##### Source data #####

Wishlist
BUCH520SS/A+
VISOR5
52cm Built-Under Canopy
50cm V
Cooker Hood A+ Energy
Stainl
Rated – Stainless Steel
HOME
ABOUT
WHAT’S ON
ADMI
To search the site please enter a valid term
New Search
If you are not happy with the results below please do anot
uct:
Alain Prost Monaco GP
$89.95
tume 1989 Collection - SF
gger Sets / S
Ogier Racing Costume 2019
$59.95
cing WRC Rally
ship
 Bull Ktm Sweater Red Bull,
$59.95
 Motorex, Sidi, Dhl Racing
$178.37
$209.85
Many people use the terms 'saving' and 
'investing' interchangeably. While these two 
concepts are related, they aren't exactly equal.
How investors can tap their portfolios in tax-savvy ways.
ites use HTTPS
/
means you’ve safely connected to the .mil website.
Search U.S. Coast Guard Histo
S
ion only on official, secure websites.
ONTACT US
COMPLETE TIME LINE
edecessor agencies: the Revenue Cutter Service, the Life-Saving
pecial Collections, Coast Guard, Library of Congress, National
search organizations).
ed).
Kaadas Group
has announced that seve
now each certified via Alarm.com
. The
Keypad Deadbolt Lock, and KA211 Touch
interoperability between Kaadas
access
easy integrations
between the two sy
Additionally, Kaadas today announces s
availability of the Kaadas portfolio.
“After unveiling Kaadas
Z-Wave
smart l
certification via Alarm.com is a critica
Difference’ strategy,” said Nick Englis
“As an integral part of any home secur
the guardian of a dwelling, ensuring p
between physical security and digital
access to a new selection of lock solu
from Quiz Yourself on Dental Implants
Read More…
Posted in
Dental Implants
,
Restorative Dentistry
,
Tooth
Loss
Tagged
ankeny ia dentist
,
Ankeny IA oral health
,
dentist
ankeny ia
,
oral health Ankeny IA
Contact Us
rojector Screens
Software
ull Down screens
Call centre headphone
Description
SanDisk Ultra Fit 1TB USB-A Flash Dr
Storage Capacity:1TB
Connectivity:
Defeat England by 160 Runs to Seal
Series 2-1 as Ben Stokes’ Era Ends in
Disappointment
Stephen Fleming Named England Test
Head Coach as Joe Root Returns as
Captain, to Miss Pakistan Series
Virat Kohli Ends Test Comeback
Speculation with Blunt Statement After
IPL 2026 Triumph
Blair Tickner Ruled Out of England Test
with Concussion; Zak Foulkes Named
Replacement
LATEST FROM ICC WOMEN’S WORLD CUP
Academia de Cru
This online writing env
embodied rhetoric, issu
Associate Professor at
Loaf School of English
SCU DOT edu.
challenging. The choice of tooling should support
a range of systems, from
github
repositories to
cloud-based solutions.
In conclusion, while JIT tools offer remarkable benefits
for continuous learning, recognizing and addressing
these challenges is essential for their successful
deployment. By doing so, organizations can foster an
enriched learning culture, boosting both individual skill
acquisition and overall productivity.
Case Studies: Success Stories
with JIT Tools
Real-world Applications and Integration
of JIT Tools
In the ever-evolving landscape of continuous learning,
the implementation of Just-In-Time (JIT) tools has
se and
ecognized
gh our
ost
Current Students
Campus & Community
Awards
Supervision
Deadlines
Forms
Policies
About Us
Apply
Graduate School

#####

Instructions for the task » Reproduce exactly the lines of the records above from the one with "Loaf School of English" to the one with "deployment. By doing", both included, and leave out everything else.

Task answer »
Loaf School of English
SCU DOT edu.
challenging. The choice of tooling should support
a range of systems, from
github
repositories to
cloud-based solutions.
In conclusion, while JIT tools offer remarkable benefits
for continuous learning, recognizing and addressing
these challenges is essential for their successful
deployment. By doing so, organizations can foster an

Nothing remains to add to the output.